Former Ford CEO Mark Fields says it’s not just about politics for Musk. Between his various companies —Tesla, aerospace and defense contractor SpaceX, social media company X and AI startup xAI — Musk has a lot of projects that could use the assistance from the White House.
“The bottom line, a positive relationship with the president has a lot of benefits, not only potentially for Tesla, for things like autonomy or AI or robotics, but his other businesses like SpaceX,” said Fields, in an interview last month with CNBC’s Brian Sullivan. “You can say to the president, ‘Hey, you know Boeing are convicted felons, so give me a majority of your business.'”
Trump has also said he would place steep tariffs on goods from China, a market where Tesla faces growing competition.
Musk “knows that he may take a harder stance against China, and that may help them in the U.S., because that’s one of their biggest and most profitable markets,” Fields said.
‘I have no choice’
Since gaining Musk’s support, Trump has returned the praise.
“I think what he’s done is great,” Trump said at the Bitcoin Conference.
On Saturday in Atlanta, Trump continued with that theme, telling the audience that he was “for electric cars.” He added, “I have to be, you know, because Elon endorsed me very strongly. So, I have no choice.”
Musk, meanwhile, has been moving rightward politically for years, and not just in the U.S. He’s developed relationships with Italy’s Prime Minister Giorgia Meloni, Argentinian President Javier Milei, former Brazilian President Jair Bolsonaro, India’s Prime Minister Narendra Modi, and last month visited Capitol Hill as the guest of Israeli Prime Minister Benjamin Netanyahu, who delivered a speech to Congress about the war in Gaza.
Despite his vocal support of Trump, Musk appears to have stuck by his pledge not to donate directly to candidates this election cycle, going the PAC route instead.
Instead, Musk is using X to tout his preferred candidate to his 193 million followers.
On the day of Trump’s speech in Nashville, Musk wrote “Save our kids!” along with a video of Trump in West Palm Beach, Florida, where he said he would sign an executive order to cut federal funding to schools “pushing critical race theory” and “transgender insanity.”
And then there was Musk’s retweet of a parody Kamala Harris campaign ad.
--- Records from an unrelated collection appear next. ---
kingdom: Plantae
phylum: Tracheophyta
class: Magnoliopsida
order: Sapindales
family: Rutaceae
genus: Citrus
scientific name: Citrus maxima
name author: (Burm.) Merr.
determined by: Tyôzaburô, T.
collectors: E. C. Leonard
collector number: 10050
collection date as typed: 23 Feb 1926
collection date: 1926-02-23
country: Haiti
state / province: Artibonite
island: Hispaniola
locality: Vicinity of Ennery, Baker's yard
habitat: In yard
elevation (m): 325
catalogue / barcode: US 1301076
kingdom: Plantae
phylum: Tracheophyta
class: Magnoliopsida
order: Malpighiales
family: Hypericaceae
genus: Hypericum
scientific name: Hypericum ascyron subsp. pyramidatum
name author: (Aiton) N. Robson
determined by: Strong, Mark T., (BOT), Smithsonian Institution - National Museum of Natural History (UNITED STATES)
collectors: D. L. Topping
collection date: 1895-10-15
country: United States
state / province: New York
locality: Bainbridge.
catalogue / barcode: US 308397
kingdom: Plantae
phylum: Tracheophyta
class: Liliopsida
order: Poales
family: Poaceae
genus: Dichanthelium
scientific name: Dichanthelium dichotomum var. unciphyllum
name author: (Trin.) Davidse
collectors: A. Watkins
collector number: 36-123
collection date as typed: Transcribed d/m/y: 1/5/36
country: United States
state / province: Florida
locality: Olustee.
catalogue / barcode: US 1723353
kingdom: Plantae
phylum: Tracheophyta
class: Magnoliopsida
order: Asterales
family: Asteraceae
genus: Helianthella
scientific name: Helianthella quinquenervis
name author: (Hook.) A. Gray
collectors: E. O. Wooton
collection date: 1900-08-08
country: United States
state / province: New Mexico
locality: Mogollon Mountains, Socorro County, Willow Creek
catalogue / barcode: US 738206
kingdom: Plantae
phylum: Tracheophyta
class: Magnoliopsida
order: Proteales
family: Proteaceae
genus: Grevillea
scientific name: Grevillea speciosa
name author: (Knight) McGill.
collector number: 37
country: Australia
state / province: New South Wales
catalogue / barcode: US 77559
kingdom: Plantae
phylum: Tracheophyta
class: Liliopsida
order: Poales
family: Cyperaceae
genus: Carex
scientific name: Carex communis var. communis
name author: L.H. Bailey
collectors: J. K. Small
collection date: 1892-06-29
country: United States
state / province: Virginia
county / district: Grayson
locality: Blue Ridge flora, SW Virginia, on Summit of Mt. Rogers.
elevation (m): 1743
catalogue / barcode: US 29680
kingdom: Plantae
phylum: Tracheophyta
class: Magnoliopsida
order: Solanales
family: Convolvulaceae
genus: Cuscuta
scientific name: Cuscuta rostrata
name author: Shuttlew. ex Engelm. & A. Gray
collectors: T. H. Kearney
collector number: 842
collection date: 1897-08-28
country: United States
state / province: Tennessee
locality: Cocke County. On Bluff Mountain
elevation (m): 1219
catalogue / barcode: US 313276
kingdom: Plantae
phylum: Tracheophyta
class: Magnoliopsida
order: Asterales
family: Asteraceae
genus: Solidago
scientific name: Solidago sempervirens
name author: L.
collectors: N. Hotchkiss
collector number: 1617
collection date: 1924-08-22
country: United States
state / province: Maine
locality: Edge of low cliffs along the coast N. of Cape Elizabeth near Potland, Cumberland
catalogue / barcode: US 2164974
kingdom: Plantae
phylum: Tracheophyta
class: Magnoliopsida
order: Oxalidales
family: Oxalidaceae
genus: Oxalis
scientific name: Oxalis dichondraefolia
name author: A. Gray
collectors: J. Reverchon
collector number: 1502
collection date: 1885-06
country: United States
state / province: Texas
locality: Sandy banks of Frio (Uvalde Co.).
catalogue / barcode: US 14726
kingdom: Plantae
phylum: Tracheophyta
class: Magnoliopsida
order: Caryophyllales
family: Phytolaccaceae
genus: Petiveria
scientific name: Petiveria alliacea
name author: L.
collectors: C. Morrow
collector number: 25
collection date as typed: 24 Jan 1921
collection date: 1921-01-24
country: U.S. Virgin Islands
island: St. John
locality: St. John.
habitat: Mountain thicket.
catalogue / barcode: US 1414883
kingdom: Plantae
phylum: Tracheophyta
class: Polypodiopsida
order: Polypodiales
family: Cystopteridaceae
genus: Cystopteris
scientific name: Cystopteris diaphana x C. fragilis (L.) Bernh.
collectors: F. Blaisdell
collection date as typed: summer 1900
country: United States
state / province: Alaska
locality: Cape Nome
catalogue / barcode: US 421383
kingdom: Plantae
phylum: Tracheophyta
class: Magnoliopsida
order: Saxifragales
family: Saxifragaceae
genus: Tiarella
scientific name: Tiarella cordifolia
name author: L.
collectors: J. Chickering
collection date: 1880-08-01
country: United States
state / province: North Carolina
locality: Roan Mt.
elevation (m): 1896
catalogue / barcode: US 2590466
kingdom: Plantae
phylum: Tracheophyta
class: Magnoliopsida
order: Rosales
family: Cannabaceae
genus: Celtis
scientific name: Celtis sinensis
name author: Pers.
The video features a voice that sounds like Harris saying she was picked because she is “the ultimate diversity hire.” The video wasn’t labeled as misleading, in what appears to be a violation of the platform’s rules.
While Trump has his fair share of support in tech, going well beyond Musk, many in the industry are quickly rallying around Harris. As of this week, more than 750 people in and around venture capital signed the “VCs for Kamala” pledge, which was first announced on July 31.
In an op-ed in the Financial Times on Monday, legendary venture capitalist Mike Moritz took aim at Trump’s supporters in Silicon Valley and said they’re “making a big mistake.”
“They are, I suspect, seduced by the notion that because of their means, they will be able to control Trump,” Moritz wrote. “And, I imagine they are also committing another cardinal error: deluding themselves that he will not do what he says or promises.”
— CNBC’s Brian Schwartz and Christina Wilkie contributed to this report.